Can face masks bring out cold sores and how can you prevent them?
6 August 2020, 15:33
Expert advice on how to prevent cold sores, and whether your face mask could be triggering them.
Face masks are currently mandatory on public transport and retails shops in England, meaning many of us will be sporting coverings for a significant proportion of our daily lives.
Some people have encountered skincare problems - such as spots and rashes - while wearing face masks, and there have even been claimed that they can trigger cold sores in people who already have the herpes simplex virus.
But is this true? We spoke to By Dr Sadaf Hussain, GP and founder of private clinic bookings service ZoomClinic, to find out more.
Can face masks trigger cold sores?
"There are no studies that I am aware of that directly correlate cold sores with face masks," she says.
The doctor adds, however, that the increased heat exposure caused by the face mask could lead to their development.
Dr Hussain continues: "However, wearing a face mask for long periods may result in increased heat exposure to your lips and skin under the face mask. T
"his heat may contribute to skin cracking and triggering cold sores to develop. However, you must still wear a face mask as advised by the government as the risk of COVID-19 are significant to you and others around you."
What is a cold sore?
Only those who already have the herpes simplex virus will get cold sores.
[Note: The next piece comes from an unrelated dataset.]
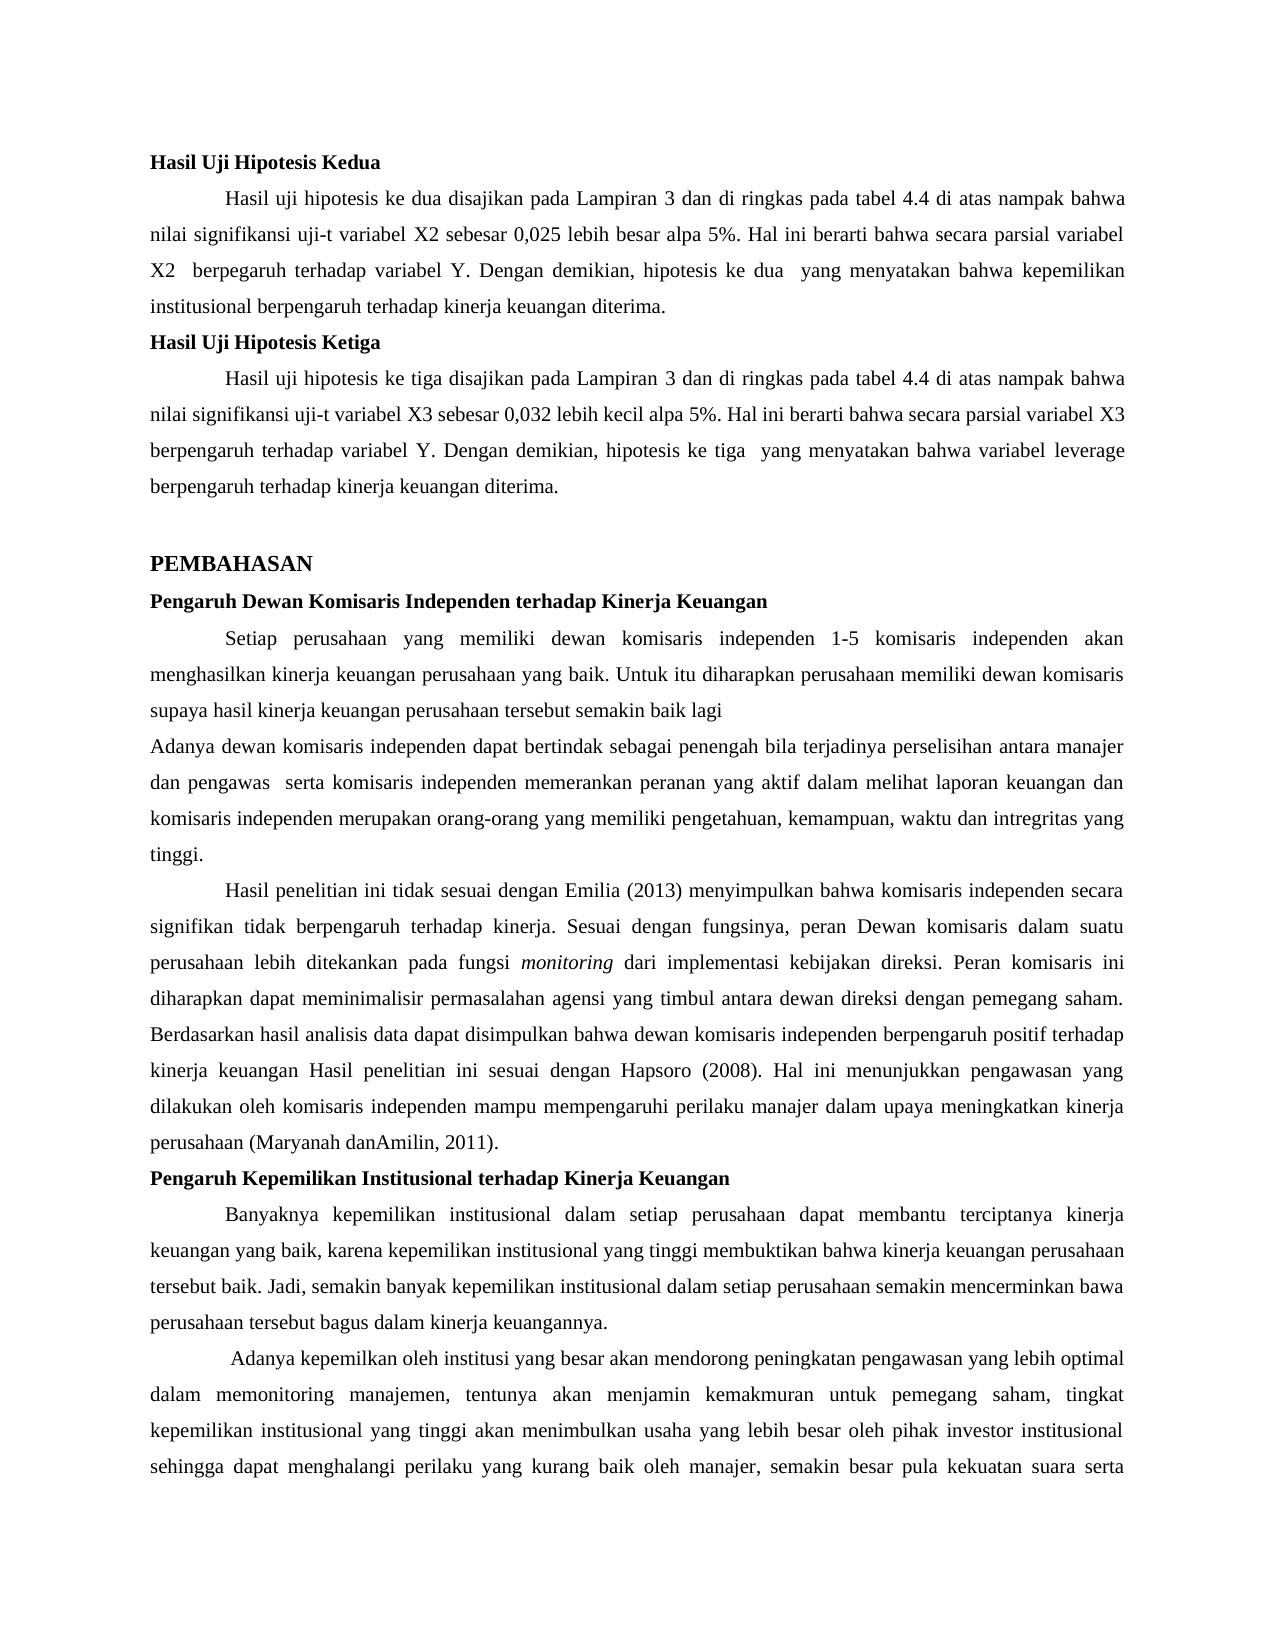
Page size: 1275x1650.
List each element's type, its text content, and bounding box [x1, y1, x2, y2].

Dr Hussain says: The herpes simplex virus is categorised into 2 types: herpes simplex virus type 1 (HSV-1) and herpes simplex virus type 2 (HSV-2).HSV-1 is mainly transmitted by oral-to-oral contact to cause oral herpes (which is also known as “cold sores”), but can also cause genital herpes.
"Herpes infections are highly contagious when symptoms are present but can still be transmitted to others in the absence of symptoms."
"Once you have the virus, it stays in your affected cells for the rest of your life. Sometimes it causes a cold sore but it is mostly dormant. According to the WHO ( World Health Organisation ) most people are exposed to the virus when they're young after close skin to skin contact, such as kissing, with someone who has a cold sore.
"Most people won’t have any symptoms until they are much older. You most likely will not know if you have the herpes simplex virus until you get a cold sore. Cold sores are common. According to the WHO, in 2016, an estimated 3.7 billion people under the age of 50, or 67% of the population, had HSV-1 infection (oral or genital)."
How can you prevent a cold sore from coming out?
Dr Hussain says: "After you have been infected with the virus, there is no certain way to prevent further cold sores."
However, there are some measures you can take that may help to stop them from coming out.
She advises: "When you have a cold sore, make sure to wash your hands often, and try not to touch your sore. This can help keep you from spreading the virus to your eyes or genital area or to other people.
" Keeping your health optimal can help prevent a cold sore flare-up. Make sure to have a healthy balanced diet which includes plenty of fruit and vegetables. Drink plenty of fluids to keep well hydrated. Get regular exercise 3-5 times a week. Try to get plenty of rest and adequate sleep.
"Try to manage or reduce stress. Self care can mean different things to everyone. Try to apply your version of self care into your lifestyle daily. Incorporate relaxing routines into your daily routine. Use lip balms to keep your lips well hydrated and to avoid cracked lips.
"The British Association of Dermatologists recommend using a sunscreen on your face and lip with at least an SPF30 UVB protection, and 4 out of 5 stars UVA rating. Optimise management of medical conditions. Speak to your GP about any chronic conditions and review your care plans."
How can you treat a cold sore?
Despite all these measures, you may still develop cold sores.," Dr Hussain says.
"They usually start with a tingling, itching or burning before the appearance of the sores themselves. After initial infection, the blisters or ulcers can recur again and again over time. The frequency of recurrences is different from person to person.
"A lot of people have used topical applications of aciclovir cream as soon as they sense the initial tingling sensation. However, some studies have not supported topical applications to show any improvement in healing time or reduction in symptoms.
"Generally cold sores tend to resolve within 10 - 14 days without treatment and generally only cause mild symptoms.
"Oral aciclovir as treatment may be more helpful but studies have shown it is more helpful if taken early on and only in the first episode of cold sores developing.
"Also, remember, generally oral medications are more likely to result in side effects than topical applications. In those unfortunate individuals who develop frequent recurring cold sores, taking oral aciclovir as a prophylactic measure can help reduce recurrence of symptoms significantly."